== SOURCE RECORDS
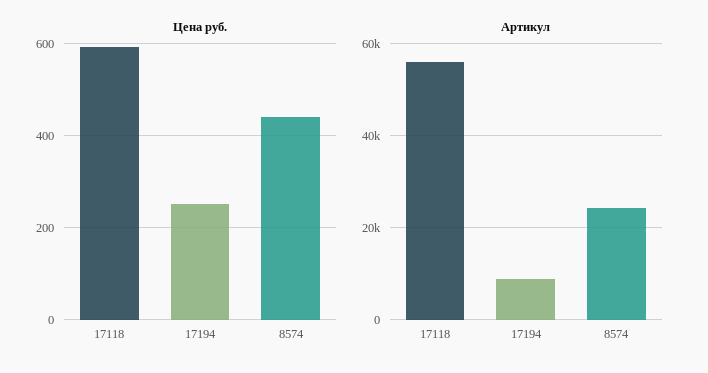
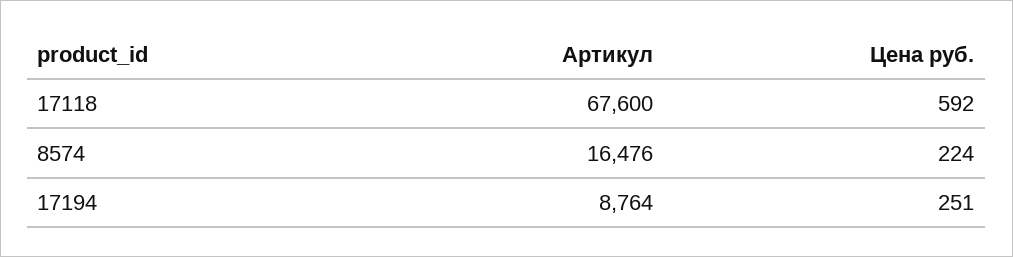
  {
    "Цена руб.": {
      "17118": 592,
      "17194": 251,
-     "8574": 440
+     "8574": 224
    },
    "Артикул": {
-     "17118": 56000,
+     "17118": 67600,
      "17194": 8764,
-     "8574": 24000
+     "8574": 16476
    }
  }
====
### YOUR GOAL
Give the records again exactly, pictures left out.

### TASK RESULT
  {
    "Цена руб.": {
      "17118": 592,
      "17194": 251,
-     "8574": 440
+     "8574": 224
    },
    "Артикул": {
-     "17118": 56000,
+     "17118": 67600,
      "17194": 8764,
-     "8574": 24000
+     "8574": 16476
    }
  }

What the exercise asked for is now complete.